Scratching surface on cell differentiation

EMBL researchers develop a technique to reveal the important role of cell surface mechanical properties in determining how cells specialise

The image is a green coloured cell, with a wild and textured surface which is composed of many different shapes and shadows.
Mechanical properties of the cell membrane play an important role in cell differentiation and specialisation. This scanning electron microscopy image shows a stem cell in the process of differentiation, as it becomes a more specialised type of cell. CREDIT: Diz-Muñoz group/EMBL

Over the past twenty years, an increasing body of research has focused on analysing the mechanical forces that help regulate how cells change and develop. Now, EMBL scientists have demonstrated the importance of physical forces in cell differentiation. This is the process by which a cell changes from one type to another – usually more specialised – type of cell. The results are published in the journal Cell Stem Cell.

As cells differentiate and take on specialised functions, they also change their shape. Scientists know that cell shape is governed by the mechanics of the cell surface, but until now research has only scratched the surface of understanding if these mechanics can also control cell differentiation.
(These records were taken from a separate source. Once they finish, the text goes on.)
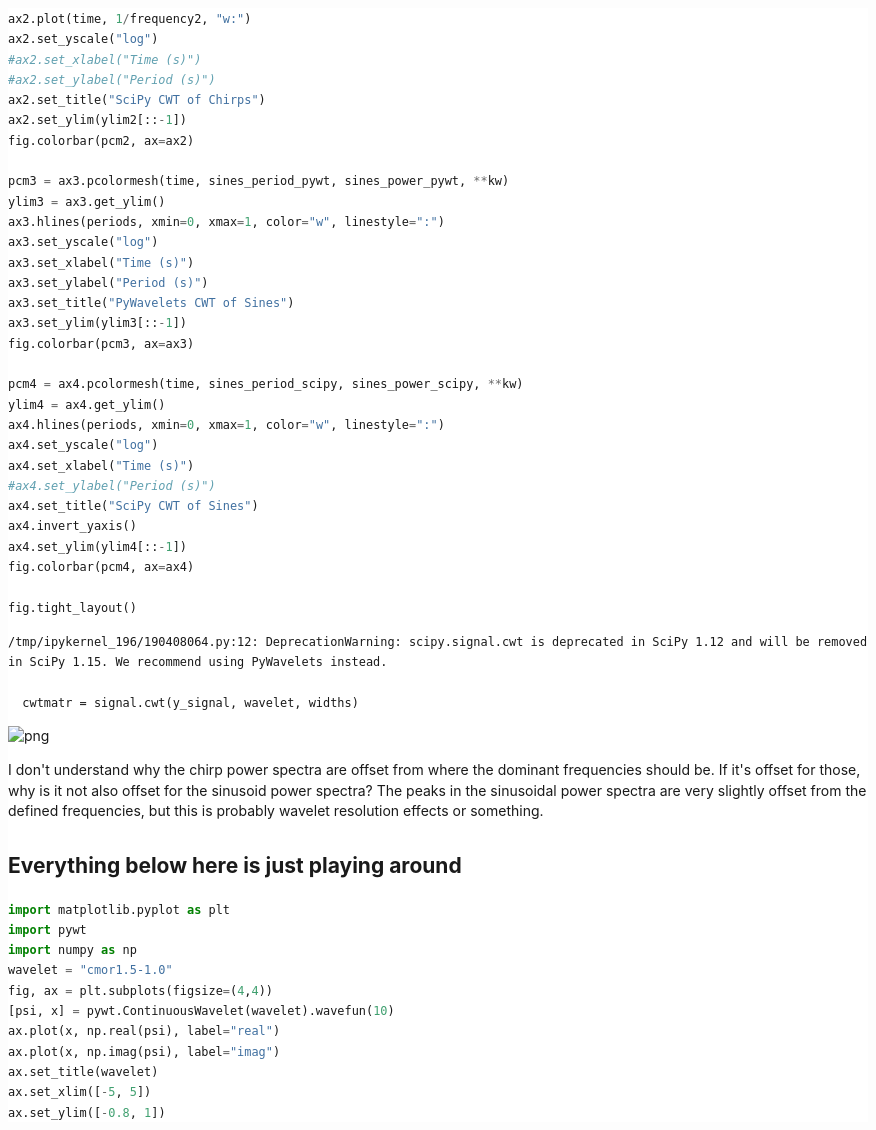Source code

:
 ```python
ax2.plot(time, 1/frequency2, "w:")
ax2.set_yscale("log")
#ax2.set_xlabel("Time (s)")
#ax2.set_ylabel("Period (s)")
ax2.set_title("SciPy CWT of Chirps")
ax2.set_ylim(ylim2[::-1])
fig.colorbar(pcm2, ax=ax2)

pcm3 = ax3.pcolormesh(time, sines_period_pywt, sines_power_pywt, **kw)
ylim3 = ax3.get_ylim()
ax3.hlines(periods, xmin=0, xmax=1, color="w", linestyle=":")
ax3.set_yscale("log")
ax3.set_xlabel("Time (s)")
ax3.set_ylabel("Period (s)")
ax3.set_title("PyWavelets CWT of Sines")
ax3.set_ylim(ylim3[::-1])
fig.colorbar(pcm3, ax=ax3)

pcm4 = ax4.pcolormesh(time, sines_period_scipy, sines_power_scipy, **kw)
ylim4 = ax4.get_ylim()
ax4.hlines(periods, xmin=0, xmax=1, color="w", linestyle=":")
ax4.set_yscale("log")
ax4.set_xlabel("Time (s)")
#ax4.set_ylabel("Period (s)")
ax4.set_title("SciPy CWT of Sines")
ax4.invert_yaxis()
ax4.set_ylim(ylim4[::-1])
fig.colorbar(pcm4, ax=ax4)

fig.tight_layout()
```

    /tmp/ipykernel_196/190408064.py:12: DeprecationWarning: scipy.signal.cwt is deprecated in SciPy 1.12 and will be removed
    in SciPy 1.15. We recommend using PyWavelets instead.
    
      cwtmatr = signal.cwt(y_signal, wavelet, widths)



    
![png](wavelets_files/wavelets_7_1.png)
    


I don't understand why the chirp power spectra are offset from where the dominant frequencies should be. If it's offset for those, why is it not also offset for the sinusoid power spectra? The peaks in the sinusoidal power spectra are very slightly offset from the defined frequencies, but this is probably wavelet resolution effects or something.

## Everything below here is just playing around


```python
import matplotlib.pyplot as plt
import pywt
import numpy as np
wavelet = "cmor1.5-1.0"
fig, ax = plt.subplots(figsize=(4,4))
[psi, x] = pywt.ContinuousWavelet(wavelet).wavefun(10)
ax.plot(x, np.real(psi), label="real")
ax.plot(x, np.imag(psi), label="imag")
ax.set_title(wavelet)
ax.set_xlim([-5, 5])
ax.set_ylim([-0.8, 1])
```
Scientists in the Diz-Muñoz group at EMBL Heidelberg are working to build understanding of the role that mechanical properties play in affecting cell behaviour – a young and rapidly developing field of study. They have developed and successfully used a highly specialised technique to manipulate the mechanical properties of the membrane at the cell surface, enabling them to analyse membrane mechanics at a level of detail that few other laboratories can achieve.

Stem cell differentiation

Stem cells are the cells from which other, specialised cells originate. Their unique ability to become specialised cells with a distinct function – such as brain or heart cells – means they’re incredibly important for our understanding of development, and they play a crucial role in biomedical research.

Working with stem cells derived from a mouse embryo, members of the Diz-Muñoz group were able to show for the first time that the mechanical properties of the cell membrane co-regulate the process of stem cell differentiation and specialisation, alongside the cell’s genome.

“This is something completely new, and will need to be taken into account for future biomedical research,” says Sergio Lembo, one of the authors of the study. “Take something like creating organoids, which are simplified 3D versions of organs. They provide model systems for scientists to study diseases, and are made using stem cells. Being able to master cell differentiation is essential for the creation of organoids, and our work has shown for the first time how important the mechanical properties of the cell membrane are in that process.”

A groundbreaking tool

The surface of animal cells can be imagined as a balloon with another balloon inside it. The outer surface is called the plasma membrane, and is made primarily of fat molecules. The inner surface, the cortex, is a mesh of a threadlike protein called actin. These two layers are glued together by sticky proteins, and this glue is known as the membrane-to-cortex attachment.

Mouse embryonic stem cells during the first 40 hours of differentiation. Clusters of round cells start to spread out and individual cells form large membrane protrusions and become mobile, all signs of changing mechanical properties of the cell’s surface. CREDIT: Diz-Muñoz group

The Diz-Muñoz group engineered a specific molecule that enabled them to tune the membrane-to-cortex attachment – altering its strength to specific degrees. This molecule acts as an artificial glue, allowing the researchers to make tiny alterations to the levels of adhesion between the plasma membrane and the cortex. The result is an unparalleled tool to investigate the role of cell surface mechanics. Thanks to the use of this molecule, the Diz-Muñoz group showed that stem cells need to reduce membrane-to-cortex attachment to differentiate and hence specialise. This is consistent with the idea that cells acquire different shapes during differentiation, since keeping a high adhesion between the cell membrane and the cortex makes the cell surface resistant to being moulded into different forms.

Next steps

The researchers hope that a deeper understanding of cell surface mechanics will bring new opportunities for controlling stem cell differentiation. In the longer term, the ability to control this process could play an important role in treating disease or tissue damage, through approaches such as regenerative medicine, which is based on the ability of stem cells to repair damaged tissues.